Task instructions: Down to the last line below, repeat the entries word for word and drop the pictures.

Provided data:
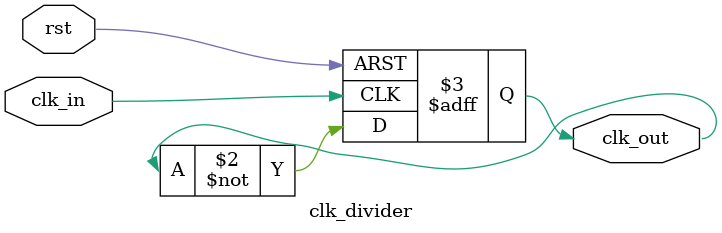
<source format=v>
`timescale 1ns / 1ps

module clk_divider(
    input clk_in,
    input rst,
    output reg clk_out
);

    always @(posedge clk_in or posedge rst) begin
        if (rst) begin
            clk_out <= 0;
        end else begin
            clk_out <= ~clk_out;
        end
    end

endmodule

</source>
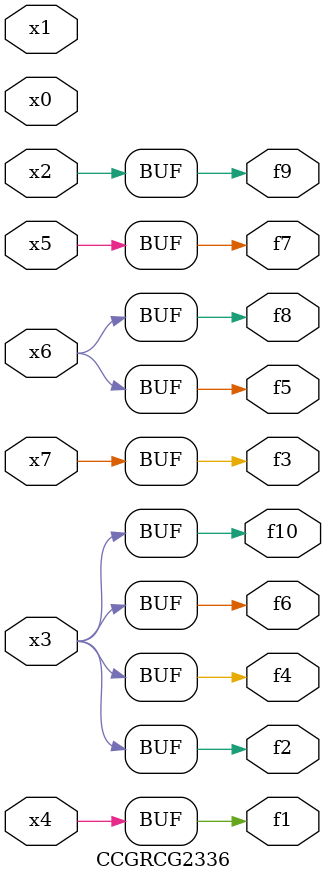
<source format=v>
module CCGRCG2336(
	input x0, x1, x2, x3, x4, x5, x6, x7,
	output f1, f2, f3, f4, f5, f6, f7, f8, f9, f10
);
	assign f1 = x4;
	assign f2 = x3;
	assign f3 = x7;
	assign f4 = x3;
	assign f5 = x6;
	assign f6 = x3;
	assign f7 = x5;
	assign f8 = x6;
	assign f9 = x2;
	assign f10 = x3;
endmodule

</source>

Completed task:
<source format=v>
`timescale 1ns / 1ps

module clk_divider(
    input clk_in,
    input rst,
    output reg clk_out
);

    always @(posedge clk_in or posedge rst) begin
        if (rst) begin
            clk_out <= 0;
        end else begin
            clk_out <= ~clk_out;
        end
    end

endmodule

</source>
<source format=v>
module CCGRCG2336(
	input x0, x1, x2, x3, x4, x5, x6, x7,
	output f1, f2, f3, f4, f5, f6, f7, f8, f9, f10
);
	assign f1 = x4;
	assign f2 = x3;
	assign f3 = x7;
	assign f4 = x3;
	assign f5 = x6;
	assign f6 = x3;
	assign f7 = x5;
	assign f8 = x6;
	assign f9 = x2;
	assign f10 = x3;
endmodule

</source>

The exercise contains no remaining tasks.